=== Task objective ===
The full set of entries should be repeated without a single change.

::::::

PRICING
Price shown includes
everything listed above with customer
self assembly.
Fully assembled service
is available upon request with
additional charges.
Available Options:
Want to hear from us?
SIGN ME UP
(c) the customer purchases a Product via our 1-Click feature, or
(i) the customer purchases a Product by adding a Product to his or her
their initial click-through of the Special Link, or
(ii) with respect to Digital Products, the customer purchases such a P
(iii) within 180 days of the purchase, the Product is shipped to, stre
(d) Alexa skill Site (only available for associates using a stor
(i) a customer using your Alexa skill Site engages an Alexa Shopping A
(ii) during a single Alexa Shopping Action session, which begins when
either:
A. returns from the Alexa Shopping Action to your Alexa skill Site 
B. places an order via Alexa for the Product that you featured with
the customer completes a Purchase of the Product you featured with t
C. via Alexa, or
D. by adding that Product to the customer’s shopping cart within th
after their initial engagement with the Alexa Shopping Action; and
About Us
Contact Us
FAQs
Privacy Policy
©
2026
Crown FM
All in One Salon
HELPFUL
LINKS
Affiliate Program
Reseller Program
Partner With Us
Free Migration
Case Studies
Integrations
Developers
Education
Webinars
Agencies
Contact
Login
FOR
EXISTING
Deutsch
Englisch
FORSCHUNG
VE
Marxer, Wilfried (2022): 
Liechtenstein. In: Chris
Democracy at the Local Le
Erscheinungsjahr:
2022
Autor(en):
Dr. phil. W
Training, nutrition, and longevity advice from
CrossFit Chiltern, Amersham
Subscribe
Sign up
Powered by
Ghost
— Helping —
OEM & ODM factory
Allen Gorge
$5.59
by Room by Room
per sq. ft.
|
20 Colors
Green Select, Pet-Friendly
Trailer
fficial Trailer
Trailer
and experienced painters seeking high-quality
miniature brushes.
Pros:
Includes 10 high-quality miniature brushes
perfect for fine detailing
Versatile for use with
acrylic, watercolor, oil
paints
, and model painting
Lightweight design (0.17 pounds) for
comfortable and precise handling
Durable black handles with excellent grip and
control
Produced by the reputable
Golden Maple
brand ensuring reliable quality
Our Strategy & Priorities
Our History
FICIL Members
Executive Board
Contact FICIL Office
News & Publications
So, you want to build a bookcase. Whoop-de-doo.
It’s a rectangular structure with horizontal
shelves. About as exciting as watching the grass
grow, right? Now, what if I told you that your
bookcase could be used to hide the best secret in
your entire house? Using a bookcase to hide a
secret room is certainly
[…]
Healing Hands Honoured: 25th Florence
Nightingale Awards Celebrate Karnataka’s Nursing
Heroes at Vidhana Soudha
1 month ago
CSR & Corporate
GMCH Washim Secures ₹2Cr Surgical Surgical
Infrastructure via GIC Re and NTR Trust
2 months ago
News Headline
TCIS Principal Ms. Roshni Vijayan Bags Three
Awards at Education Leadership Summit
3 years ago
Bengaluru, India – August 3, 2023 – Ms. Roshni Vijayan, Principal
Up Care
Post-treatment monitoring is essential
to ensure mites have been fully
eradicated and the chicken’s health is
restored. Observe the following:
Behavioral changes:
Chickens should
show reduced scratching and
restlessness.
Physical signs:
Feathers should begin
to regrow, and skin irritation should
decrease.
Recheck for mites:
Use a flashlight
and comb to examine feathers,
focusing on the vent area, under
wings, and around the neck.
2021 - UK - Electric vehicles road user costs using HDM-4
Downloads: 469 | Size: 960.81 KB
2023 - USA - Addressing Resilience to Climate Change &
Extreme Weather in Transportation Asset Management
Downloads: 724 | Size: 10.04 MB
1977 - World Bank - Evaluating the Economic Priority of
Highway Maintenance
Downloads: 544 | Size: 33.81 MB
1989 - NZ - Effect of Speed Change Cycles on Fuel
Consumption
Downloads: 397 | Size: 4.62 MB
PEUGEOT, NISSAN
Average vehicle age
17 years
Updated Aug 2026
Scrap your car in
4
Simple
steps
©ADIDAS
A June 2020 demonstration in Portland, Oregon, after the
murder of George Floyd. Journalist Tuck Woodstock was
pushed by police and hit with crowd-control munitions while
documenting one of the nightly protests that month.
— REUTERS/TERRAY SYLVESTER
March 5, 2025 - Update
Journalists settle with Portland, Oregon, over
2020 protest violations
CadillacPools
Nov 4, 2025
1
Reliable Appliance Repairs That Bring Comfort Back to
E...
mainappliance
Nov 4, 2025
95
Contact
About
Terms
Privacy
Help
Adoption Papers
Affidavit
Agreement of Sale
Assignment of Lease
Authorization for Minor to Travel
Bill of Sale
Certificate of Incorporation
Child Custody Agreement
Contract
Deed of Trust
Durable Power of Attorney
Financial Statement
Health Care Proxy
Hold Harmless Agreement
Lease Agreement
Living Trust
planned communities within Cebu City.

::::::

=== Output for this task ===
PRICING
Price shown includes
everything listed above with customer
self assembly.
Fully assembled service
is available upon request with
additional charges.
Available Options:
Want to hear from us?
SIGN ME UP
(c) the customer purchases a Product via our 1-Click feature, or
(i) the customer purchases a Product by adding a Product to his or her
their initial click-through of the Special Link, or
(ii) with respect to Digital Products, the customer purchases such a P
(iii) within 180 days of the purchase, the Product is shipped to, stre
(d) Alexa skill Site (only available for associates using a stor
(i) a customer using your Alexa skill Site engages an Alexa Shopping A
(ii) during a single Alexa Shopping Action session, which begins when
either:
A. returns from the Alexa Shopping Action to your Alexa skill Site 
B. places an order via Alexa for the Product that you featured with
the customer completes a Purchase of the Product you featured with t
C. via Alexa, or
D. by adding that Product to the customer’s shopping cart within th
after their initial engagement with the Alexa Shopping Action; and
About Us
Contact Us
FAQs
Privacy Policy
©
2026
Crown FM
All in One Salon
HELPFUL
LINKS
Affiliate Program
Reseller Program
Partner With Us
Free Migration
Case Studies
Integrations
Developers
Education
Webinars
Agencies
Contact
Login
FOR
EXISTING
Deutsch
Englisch
FORSCHUNG
VE
Marxer, Wilfried (2022): 
Liechtenstein. In: Chris
Democracy at the Local Le
Erscheinungsjahr:
2022
Autor(en):
Dr. phil. W
Training, nutrition, and longevity advice from
CrossFit Chiltern, Amersham
Subscribe
Sign up
Powered by
Ghost
— Helping —
OEM & ODM factory
Allen Gorge
$5.59
by Room by Room
per sq. ft.
|
20 Colors
Green Select, Pet-Friendly
Trailer
fficial Trailer
Trailer
and experienced painters seeking high-quality
miniature brushes.
Pros:
Includes 10 high-quality miniature brushes
perfect for fine detailing
Versatile for use with
acrylic, watercolor, oil
paints
, and model painting
Lightweight design (0.17 pounds) for
comfortable and precise handling
Durable black handles with excellent grip and
control
Produced by the reputable
Golden Maple
brand ensuring reliable quality
Our Strategy & Priorities
Our History
FICIL Members
Executive Board
Contact FICIL Office
News & Publications
So, you want to build a bookcase. Whoop-de-doo.
It’s a rectangular structure with horizontal
shelves. About as exciting as watching the grass
grow, right? Now, what if I told you that your
bookcase could be used to hide the best secret in
your entire house? Using a bookcase to hide a
secret room is certainly
[…]
Healing Hands Honoured: 25th Florence
Nightingale Awards Celebrate Karnataka’s Nursing
Heroes at Vidhana Soudha
1 month ago
CSR & Corporate
GMCH Washim Secures ₹2Cr Surgical Surgical
Infrastructure via GIC Re and NTR Trust
2 months ago
News Headline
TCIS Principal Ms. Roshni Vijayan Bags Three
Awards at Education Leadership Summit
3 years ago
Bengaluru, India – August 3, 2023 – Ms. Roshni Vijayan, Principal
Up Care
Post-treatment monitoring is essential
to ensure mites have been fully
eradicated and the chicken’s health is
restored. Observe the following:
Behavioral changes:
Chickens should
show reduced scratching and
restlessness.
Physical signs:
Feathers should begin
to regrow, and skin irritation should
decrease.
Recheck for mites:
Use a flashlight
and comb to examine feathers,
focusing on the vent area, under
wings, and around the neck.
2021 - UK - Electric vehicles road user costs using HDM-4
Downloads: 469 | Size: 960.81 KB
2023 - USA - Addressing Resilience to Climate Change &
Extreme Weather in Transportation Asset Management
Downloads: 724 | Size: 10.04 MB
1977 - World Bank - Evaluating the Economic Priority of
Highway Maintenance
Downloads: 544 | Size: 33.81 MB
1989 - NZ - Effect of Speed Change Cycles on Fuel
Consumption
Downloads: 397 | Size: 4.62 MB
PEUGEOT, NISSAN
Average vehicle age
17 years
Updated Aug 2026
Scrap your car in
4
Simple
steps
©ADIDAS
A June 2020 demonstration in Portland, Oregon, after the
murder of George Floyd. Journalist Tuck Woodstock was
pushed by police and hit with crowd-control munitions while
documenting one of the nightly protests that month.
— REUTERS/TERRAY SYLVESTER
March 5, 2025 - Update
Journalists settle with Portland, Oregon, over
2020 protest violations
CadillacPools
Nov 4, 2025
1
Reliable Appliance Repairs That Bring Comfort Back to
E...
mainappliance
Nov 4, 2025
95
Contact
About
Terms
Privacy
Help
Adoption Papers
Affidavit
Agreement of Sale
Assignment of Lease
Authorization for Minor to Travel
Bill of Sale
Certificate of Incorporation
Child Custody Agreement
Contract
Deed of Trust
Durable Power of Attorney
Financial Statement
Health Care Proxy
Hold Harmless Agreement
Lease Agreement
Living Trust
planned communities within Cebu City.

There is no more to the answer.